The following prayer was composed by Dr. Gordon Livingston, who graduated from West Point and did three tours in Vietnam as a surgeon with the 11th Armored Calvary Regiment. At a 1968 ceremony for General George S. Patton IV, Livingston distributed the prayer to a couple hundred people in attendance.
“God, our heavenly Father, hear our prayer. We acknowledge our shortcomings and ask thy help in being better soldiers for thee. Grant us, O Lord, those things we need to do thy work more effectively.
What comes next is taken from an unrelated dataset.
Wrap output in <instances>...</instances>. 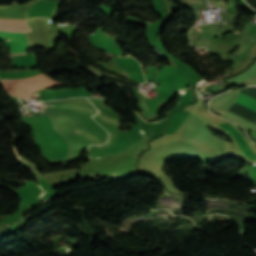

Give us this day a gun that will burn ten thousand rounds a second, a napalm which will burn a week. Help us to bring death and destruction wherever we go, for we do it in thy name and therefore it is meet and just…Forget not the least of thy children as they hide from us in the jungles; bring them under our merciful hand that we may end their suffering. In all things, O God, assist us, for we do our noble work in the knowledge that only with thy help can we avoid the catastrophe of peace which threatens us forever. All of which we ask in the name of thy son, George Patton. Amen.”
2.
“I was at a very, kind of, sobering thing last night, a memorial service for four men in the Second Squadron who were killed the other day, one of them being a medic. And the place was just packed, and we sang three hymns, had a nice prayer; I turned around and looked at their faces and they were, I was just proud, my feeling for America just soared because of the way they looked, they looked determined, and reverent at the same time. But still they’re a bloody good bunch of killers.”
–General George S. Patton, from an interview in Peter Davis, Hearts and Minds
Livingston’s prayer is taken from Gloria Emerson, Winners & Losers: Battles, Retreats, Gains, Losses and Ruins from a Long War ( New York: Random House, 1976), 21.